In an August 8 memorandum, the Trump administration, in an attempt by the administration to stimulate the economy and ease the financial hardships of citizens caused by the coronavirus pandemic, announced the initiation of a Social Security Tax deferral from mid-September through December.

The payroll tax deferral will be effective for civilian federal employees at the pay period ending Sept. 12, the Defense Finance and Accounting Service (DFAS) said. It will take effect for all military personnel who earn less than $8,666.66 a month and for federal civilian employees who earn less than $4,000 per pay period. The 6.2 percent tax on gross wages goes into funding Social Security. So, military troops who are paid bi-monthly will see an increase in their pay that will hit the banks on September 15.

But the rose has its thorns.

There are two things wrong with this plan. Firstly, the tax is not permanently forgiven, (deferred): Beginning in January, troops will have to pay it all back over a four-month period. Secondly, and worse, if the taxes are permanently forgiven as some lawmakers are discussing, this will rob the Social Security system, on which millions of Americans already depend, from funds. The system has been bled dry from decades of Congress “borrowing” from it to pay for pork projects.

Collected data:
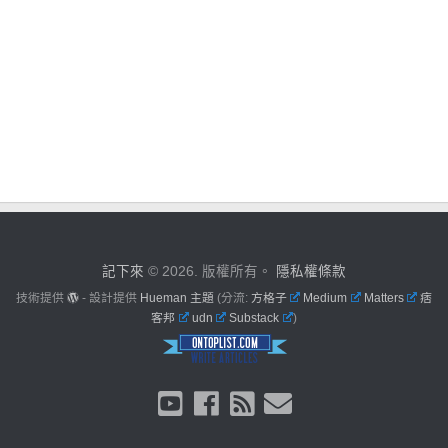
記下來
© 2026. 版權所有。
隱私權條款
技術提供
- 設計提供
Hueman 主題
(分流:
方格子
Medium
Matters
痞
客邦
udn
Substack
)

Exercise prompt: Pick up the payroll tax deferral article after its last sentence and continue it.

Response area:
This deferral will happen automatically in cases wherein civilian employees and military members are not eligible to opt-out of the payroll tax deferral, DFAS said. Both civilians and troops were informed so a week ago. 

“The Office of Management and Budget directed all executive branch agencies to implement the tax deferral,” DFAS posted in its FAQs for civilian employees and military members. “As such, no payroll providers, departments/agencies, or service members will be able to opt-in/opt-out of the deferral.”

This is a disaster waiting to happen for junior military families. If they spend the extra cash in their paychecks in the economy as envisioned, then they will find themselves woefully short of those funds in January, a time when most families are recovering financially from overspending during the holidays. 

“If you separate or retire in 2020 before the Social Security tax can be collected in 2021, you are still responsible for the Social Security tax repayment,” DFAS added in its FAQs regarding the deferral. “As more information becomes available on the collection of any deferred Social Security taxes, it will be posted [in the FAQs].”

The Coast Guard reported that retiring troops will have the deferred taxes removed from their final paychecks.

Rep. Don Beyer (D-VA.) was scathing in his remarks about the deferral and how it will affect military families.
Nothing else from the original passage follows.